Google Introduces Advertising Privacy Sandbox
Google opened its announcement by claiming, “Mobile apps are a core part of our everyday lives. Currently, over 90% of the apps on Google Play are free, providing access to valuable content to billions of users.
But then it went on to say, “Digital advertising plays a key role in making this possible. But to ensure a healthy app ecosystem – benefitting users, developers and businesses – the industry must continue to evolve how digital advertising works to improve user privacy.”
When it introduced Android Privacy Soundbox, the blog post noted its “goal of introducing new, more private advertising solutions.” It did add, “We’re also exploring technologies that reduce the potential for covert data collection, including safer ways for apps to integrate with advertising SDKs.”
This new initiative “builds on our existing efforts on the Web, providing a clear path forward to improve user privacy without putting access to free content and services at risk,” added Google.
But while ads are being limited and reducing data collection is being explored, which every user will appreciate, Google is not limiting or banning tracking. That’s still something users will not have control over.

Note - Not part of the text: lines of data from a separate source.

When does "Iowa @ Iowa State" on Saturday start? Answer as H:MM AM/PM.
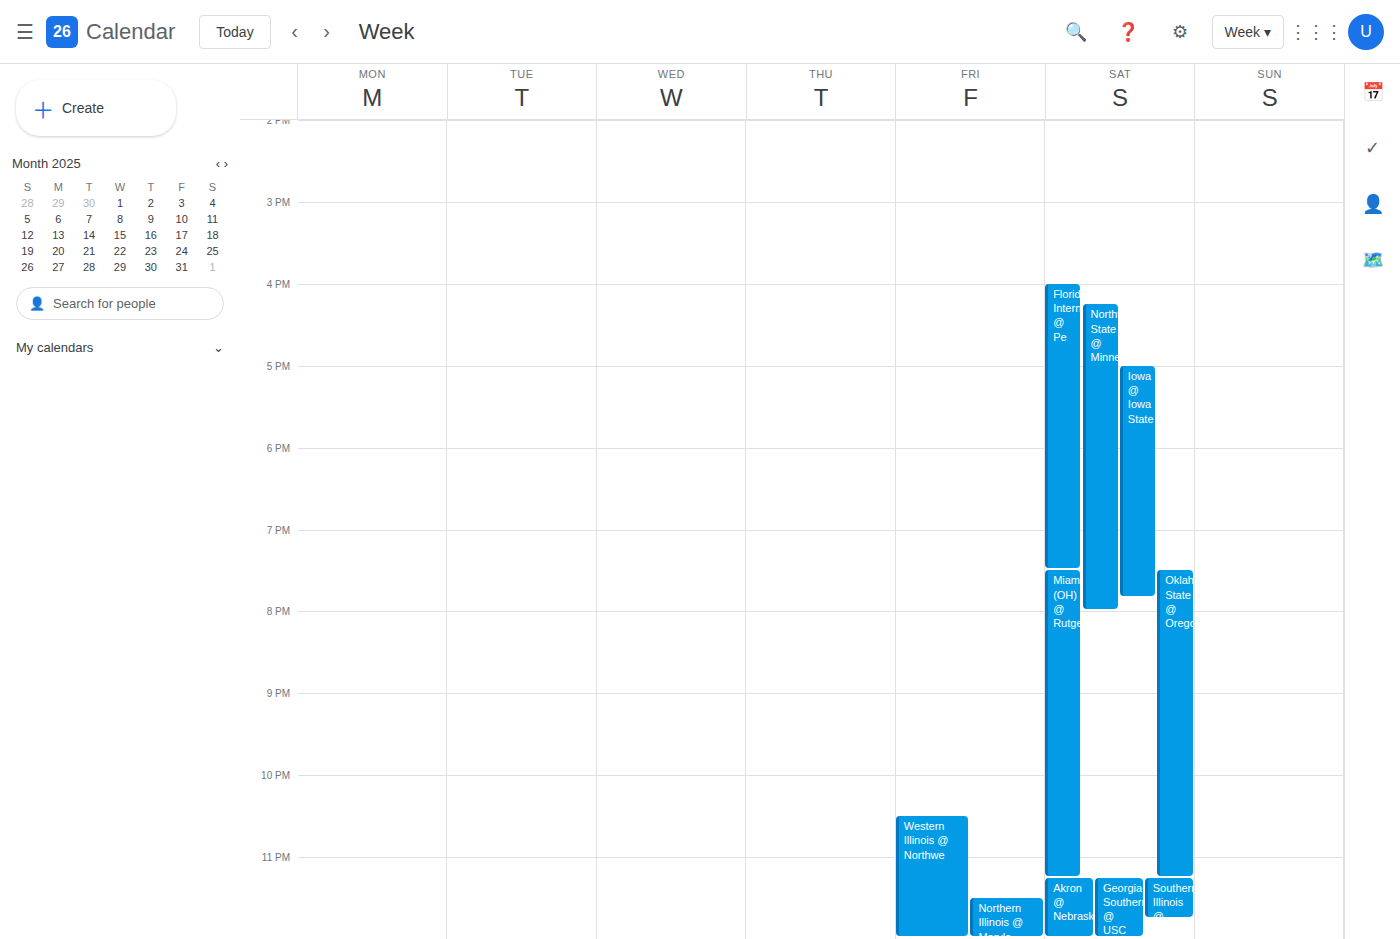
5:00 PMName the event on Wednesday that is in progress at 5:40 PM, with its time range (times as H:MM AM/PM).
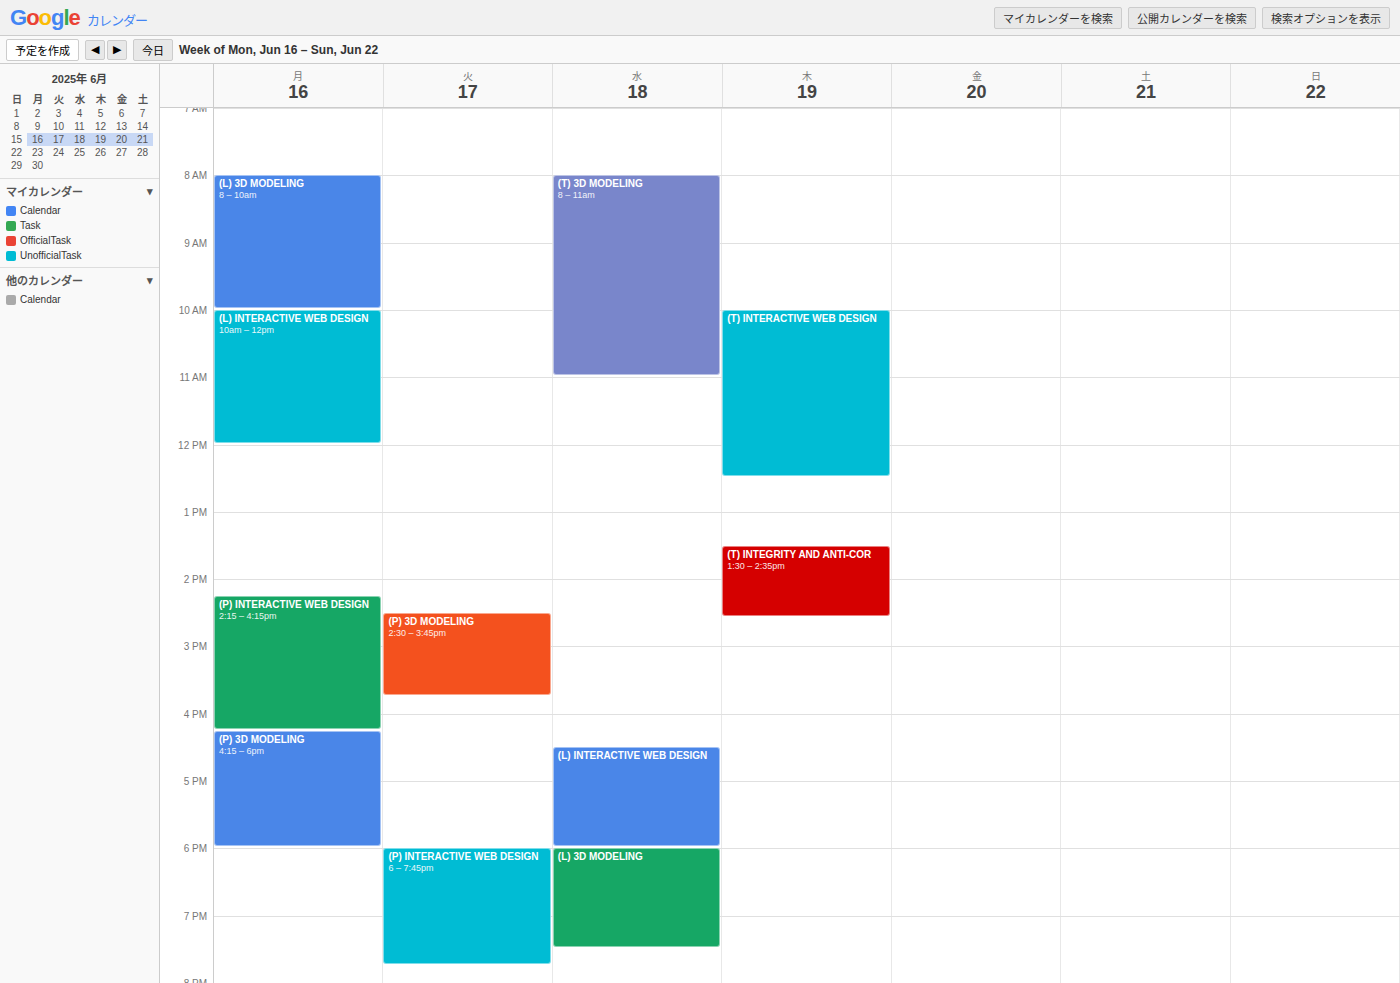
"(L) INTERACTIVE WEB DESIGN", 4:30 PM to 6:00 PMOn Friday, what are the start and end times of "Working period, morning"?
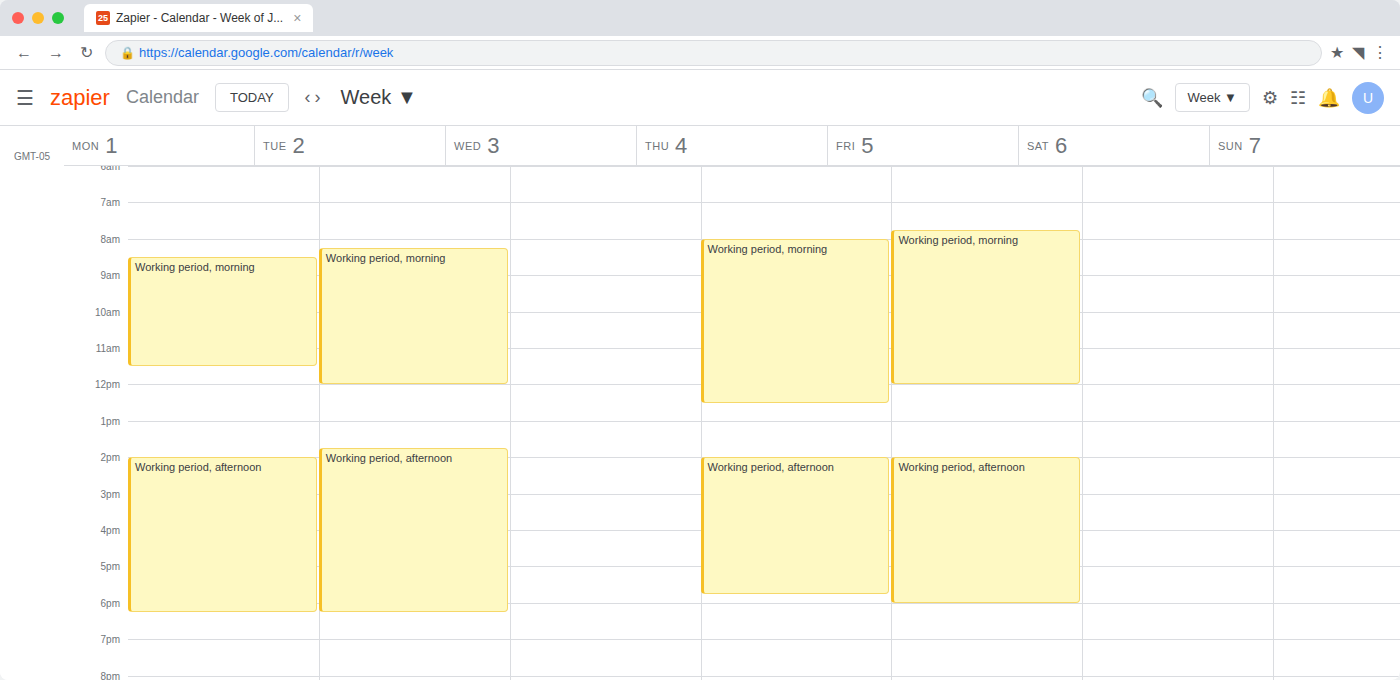
7:45 AM to 12:00 PMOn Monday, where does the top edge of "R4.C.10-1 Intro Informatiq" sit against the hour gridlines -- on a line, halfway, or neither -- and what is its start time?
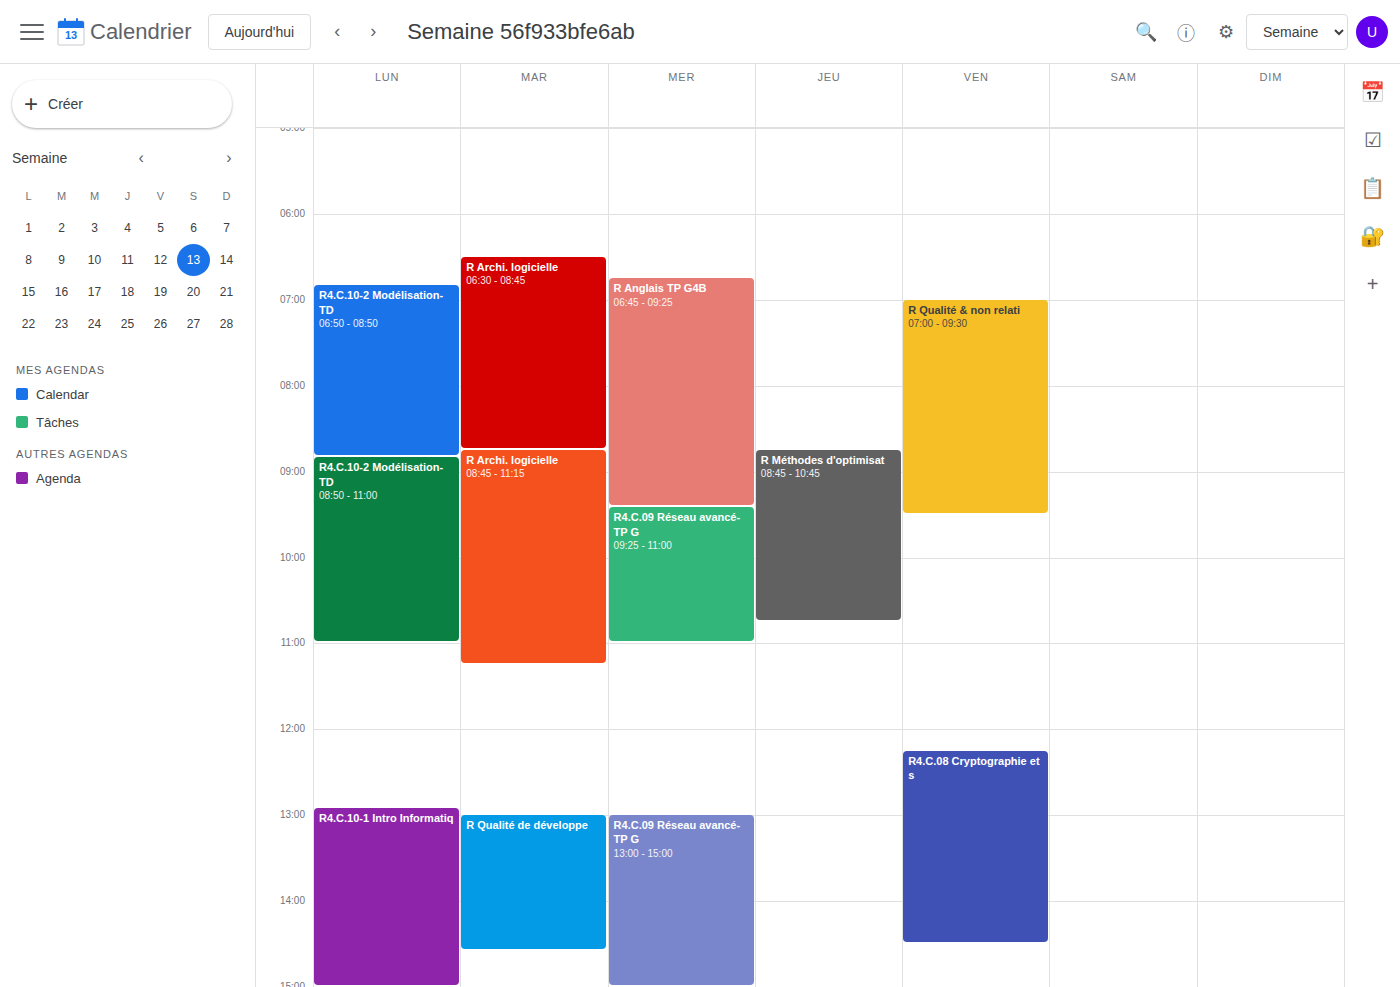
12:55 PM -- neither: 55 minutes below the 12 PM line and 5 minutes above the 1 PM line.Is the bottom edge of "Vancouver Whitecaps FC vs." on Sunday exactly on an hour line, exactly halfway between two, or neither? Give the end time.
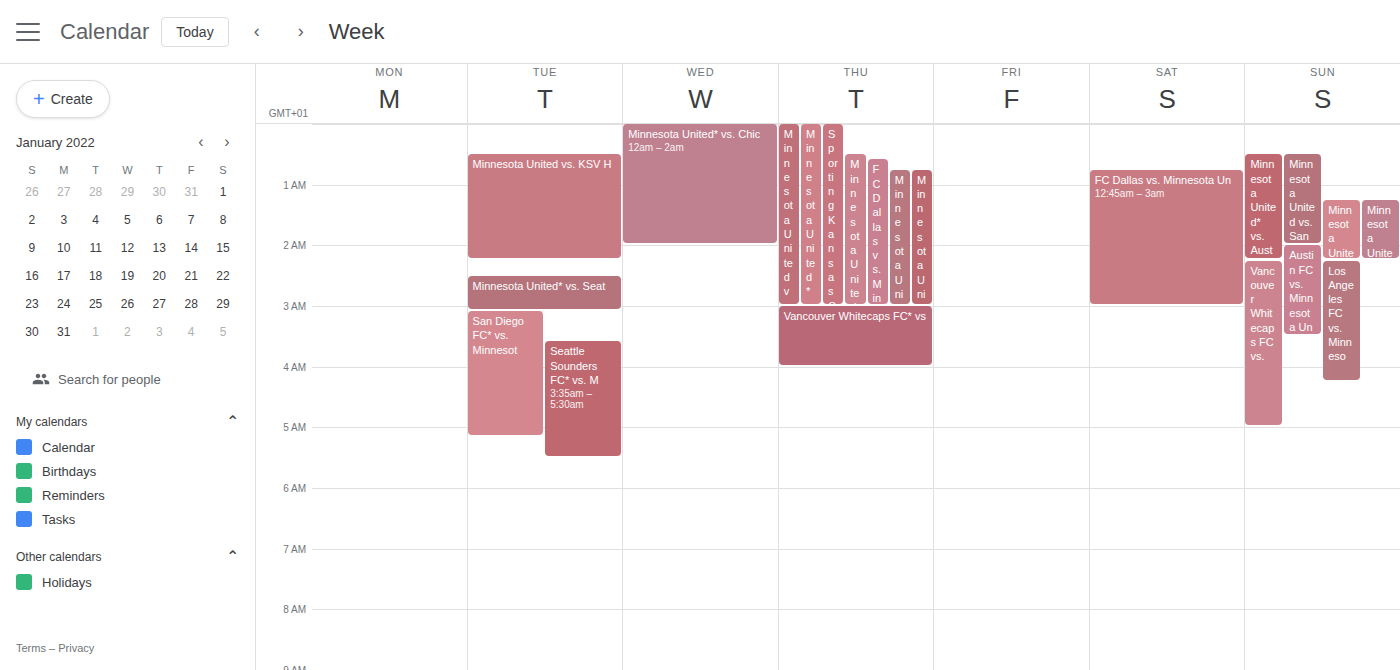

The announcement did call out Apple, stopping short of calling the company out by name: “We realize that other platforms have taken a different approach to ads privacy, bluntly restricting existing technologies used by developers and advertisers.
“We believe that – without first providing a privacy-preserving alternative path – such approaches can be ineffective and lead to worse outcomes for user privacy and developer businesses.”
It’s not clear how it sees Apple’s method as “ineffective” or leading to “worse outcomes.” Facebook’s $10 billion loss seems pretty effective.
Google once again explained its goal, saying it is to “develop effective and privacy-enhancing advertising solutions, where users know their information is protected, and developers and businesses have the tools to succeed on mobile.”
Developers will have the chance to help guide the sandbox, but interestingly, users aren’t being invited to play. Although, Google was proud to include Snap’s quote of being “excited to collaborate with Google.”
It will also be working with regulators to ensure that “we don’t give preferential treatment to Google’s ads products or sales.” That should be something it does automatically, whether it’s Google, Apple, Facebook, or another big tech company.
In other words, Google will allow regulators to make sure it plays nice in the sandbox and will invite developers to come play, too, later this year when Android Privacy Sandbox is expected to be released. But there won’t be enough room for users.